Subunit-specific redox modulation of nmda receptors expressed in xenopus oocytes

Abstract

We have examined the effects of oxidizing and reducing agents on a number of subtypes of N-methyl-D-aspartate (NMDA) receptors expressed in Xenopus oocytes. Oocytes were injected with cRNA for the ε1 subunit from mouse to express homomeric receptors or with ε1 in combination with either ε1, ε2, ε3 or ε4 subunits to express heteromeric receptors. All heteromeric combinations resulted in receptors that were affected by the redox reagents, dithiothreitol (DTT) and 5-5-dithio-bis-2-nitrobenzoic acid (DTNB).
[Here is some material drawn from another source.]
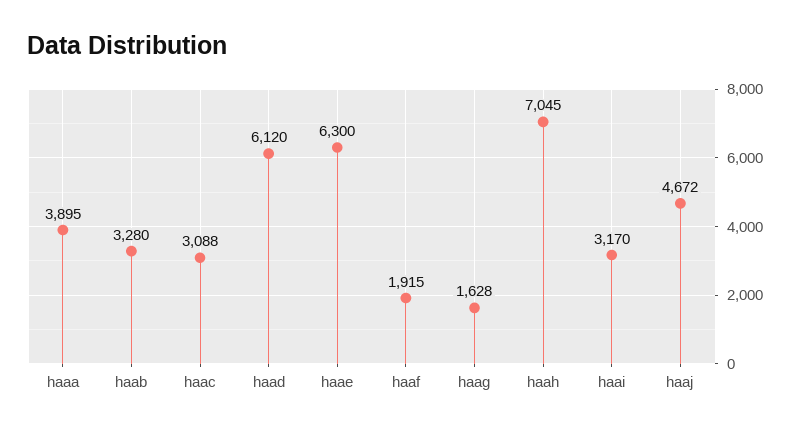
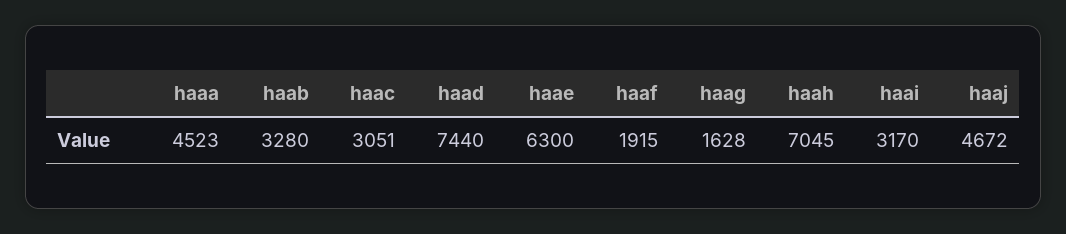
haaa: 3895 -> 4523
haac: 3088 -> 3051
haad: 6120 -> 7440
However, the effects on the small currents from homomeric receptors were quite variable. The ε1/ε3 combination showed a greater enhancement by DTT than any of the other combinations. All four receptors expressed showed both a component of persistent potentiation and a slowly reversible component. The reversible component was largest for ε1/ε3. Additional experiments were done with S-nitrosocysteine (SNOC), a nitric oxide donor that may affect NMDA receptors by oxidation. SNOC had transient effects on the four heteromeric subunit combinations. The different sensitivities of particular subunit combinations may have pharmacological and clinical significance.